Exercise prompt: Exactly reproduce the lines from the line that has "probabilidad razonable de" down to the last line of the entries, inclusive.

Input data:
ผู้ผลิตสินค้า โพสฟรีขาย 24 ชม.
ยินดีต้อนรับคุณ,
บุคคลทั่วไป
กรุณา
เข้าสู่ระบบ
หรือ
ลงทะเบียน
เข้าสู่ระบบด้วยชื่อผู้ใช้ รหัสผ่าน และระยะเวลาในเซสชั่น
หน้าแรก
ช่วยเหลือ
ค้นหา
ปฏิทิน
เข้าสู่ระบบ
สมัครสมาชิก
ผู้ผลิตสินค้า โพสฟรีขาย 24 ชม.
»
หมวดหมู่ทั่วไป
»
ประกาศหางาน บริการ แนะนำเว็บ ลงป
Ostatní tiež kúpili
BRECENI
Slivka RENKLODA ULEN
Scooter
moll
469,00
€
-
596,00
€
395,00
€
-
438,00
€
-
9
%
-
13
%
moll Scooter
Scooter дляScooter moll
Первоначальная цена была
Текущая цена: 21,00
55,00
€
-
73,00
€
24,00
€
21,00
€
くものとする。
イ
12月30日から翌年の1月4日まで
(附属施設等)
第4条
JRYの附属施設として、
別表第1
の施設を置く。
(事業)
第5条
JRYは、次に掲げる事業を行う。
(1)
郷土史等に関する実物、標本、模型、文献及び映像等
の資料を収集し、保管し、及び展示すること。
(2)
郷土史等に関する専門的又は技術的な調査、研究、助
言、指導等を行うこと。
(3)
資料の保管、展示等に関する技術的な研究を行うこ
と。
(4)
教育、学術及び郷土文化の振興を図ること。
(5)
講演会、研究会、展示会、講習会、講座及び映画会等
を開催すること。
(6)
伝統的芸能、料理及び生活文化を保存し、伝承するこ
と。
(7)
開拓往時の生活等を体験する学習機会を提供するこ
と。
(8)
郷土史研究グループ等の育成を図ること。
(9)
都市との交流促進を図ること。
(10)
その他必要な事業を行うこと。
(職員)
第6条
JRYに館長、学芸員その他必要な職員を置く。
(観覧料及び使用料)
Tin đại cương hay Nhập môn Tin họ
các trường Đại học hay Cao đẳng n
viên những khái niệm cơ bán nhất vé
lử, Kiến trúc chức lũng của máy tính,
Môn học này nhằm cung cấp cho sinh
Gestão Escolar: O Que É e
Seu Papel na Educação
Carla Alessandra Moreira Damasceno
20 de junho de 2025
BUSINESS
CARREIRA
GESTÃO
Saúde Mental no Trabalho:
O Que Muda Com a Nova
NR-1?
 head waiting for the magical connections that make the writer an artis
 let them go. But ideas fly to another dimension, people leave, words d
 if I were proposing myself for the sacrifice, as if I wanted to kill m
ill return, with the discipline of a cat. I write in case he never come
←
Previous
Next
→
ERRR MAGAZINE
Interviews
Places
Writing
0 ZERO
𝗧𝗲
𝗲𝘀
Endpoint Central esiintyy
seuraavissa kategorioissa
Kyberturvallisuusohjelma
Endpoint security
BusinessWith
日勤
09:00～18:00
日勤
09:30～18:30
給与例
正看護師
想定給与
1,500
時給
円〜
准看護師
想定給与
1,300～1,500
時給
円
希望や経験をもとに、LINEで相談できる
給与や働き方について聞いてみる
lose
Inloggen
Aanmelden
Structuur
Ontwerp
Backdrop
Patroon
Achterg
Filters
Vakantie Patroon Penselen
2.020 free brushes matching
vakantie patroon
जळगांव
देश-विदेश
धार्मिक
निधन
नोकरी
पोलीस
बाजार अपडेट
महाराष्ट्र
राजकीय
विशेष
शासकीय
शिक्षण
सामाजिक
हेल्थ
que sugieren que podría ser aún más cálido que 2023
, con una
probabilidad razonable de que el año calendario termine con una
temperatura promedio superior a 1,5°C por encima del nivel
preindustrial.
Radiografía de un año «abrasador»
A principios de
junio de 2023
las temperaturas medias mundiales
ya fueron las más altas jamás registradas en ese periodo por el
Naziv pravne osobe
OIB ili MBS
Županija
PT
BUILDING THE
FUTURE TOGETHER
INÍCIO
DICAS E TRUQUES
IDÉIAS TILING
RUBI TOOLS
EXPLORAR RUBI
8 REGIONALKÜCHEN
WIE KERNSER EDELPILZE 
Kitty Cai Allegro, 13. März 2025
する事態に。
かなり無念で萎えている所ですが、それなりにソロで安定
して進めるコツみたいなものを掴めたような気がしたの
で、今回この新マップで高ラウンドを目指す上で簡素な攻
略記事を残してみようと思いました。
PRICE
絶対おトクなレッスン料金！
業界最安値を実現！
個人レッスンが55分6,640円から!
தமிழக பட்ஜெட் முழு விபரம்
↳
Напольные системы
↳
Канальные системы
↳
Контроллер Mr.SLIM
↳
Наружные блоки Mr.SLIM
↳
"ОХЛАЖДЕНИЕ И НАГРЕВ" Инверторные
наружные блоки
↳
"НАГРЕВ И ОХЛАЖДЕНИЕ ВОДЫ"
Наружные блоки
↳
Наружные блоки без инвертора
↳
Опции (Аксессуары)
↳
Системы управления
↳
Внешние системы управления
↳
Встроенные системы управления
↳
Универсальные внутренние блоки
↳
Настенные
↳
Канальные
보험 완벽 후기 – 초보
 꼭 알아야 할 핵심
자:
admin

Exercise response:
probabilidad razonable de que el año calendario termine con una
temperatura promedio superior a 1,5°C por encima del nivel
preindustrial.
Radiografía de un año «abrasador»
A principios de
junio de 2023
las temperaturas medias mundiales
ya fueron las más altas jamás registradas en ese periodo por el
Naziv pravne osobe
OIB ili MBS
Županija
PT
BUILDING THE
FUTURE TOGETHER
INÍCIO
DICAS E TRUQUES
IDÉIAS TILING
RUBI TOOLS
EXPLORAR RUBI
8 REGIONALKÜCHEN
WIE KERNSER EDELPILZE 
Kitty Cai Allegro, 13. März 2025
する事態に。
かなり無念で萎えている所ですが、それなりにソロで安定
して進めるコツみたいなものを掴めたような気がしたの
で、今回この新マップで高ラウンドを目指す上で簡素な攻
略記事を残してみようと思いました。
PRICE
絶対おトクなレッスン料金！
業界最安値を実現！
個人レッスンが55分6,640円から!
தமிழக பட்ஜெட் முழு விபரம்
↳
Напольные системы
↳
Канальные системы
↳
Контроллер Mr.SLIM
↳
Наружные блоки Mr.SLIM
↳
"ОХЛАЖДЕНИЕ И НАГРЕВ" Инверторные
наружные блоки
↳
"НАГРЕВ И ОХЛАЖДЕНИЕ ВОДЫ"
Наружные блоки
↳
Наружные блоки без инвертора
↳
Опции (Аксессуары)
↳
Системы управления
↳
Внешние системы управления
↳
Встроенные системы управления
↳
Универсальные внутренние блоки
↳
Настенные
↳
Канальные
보험 완벽 후기 – 초보
 꼭 알아야 할 핵심
자:
admin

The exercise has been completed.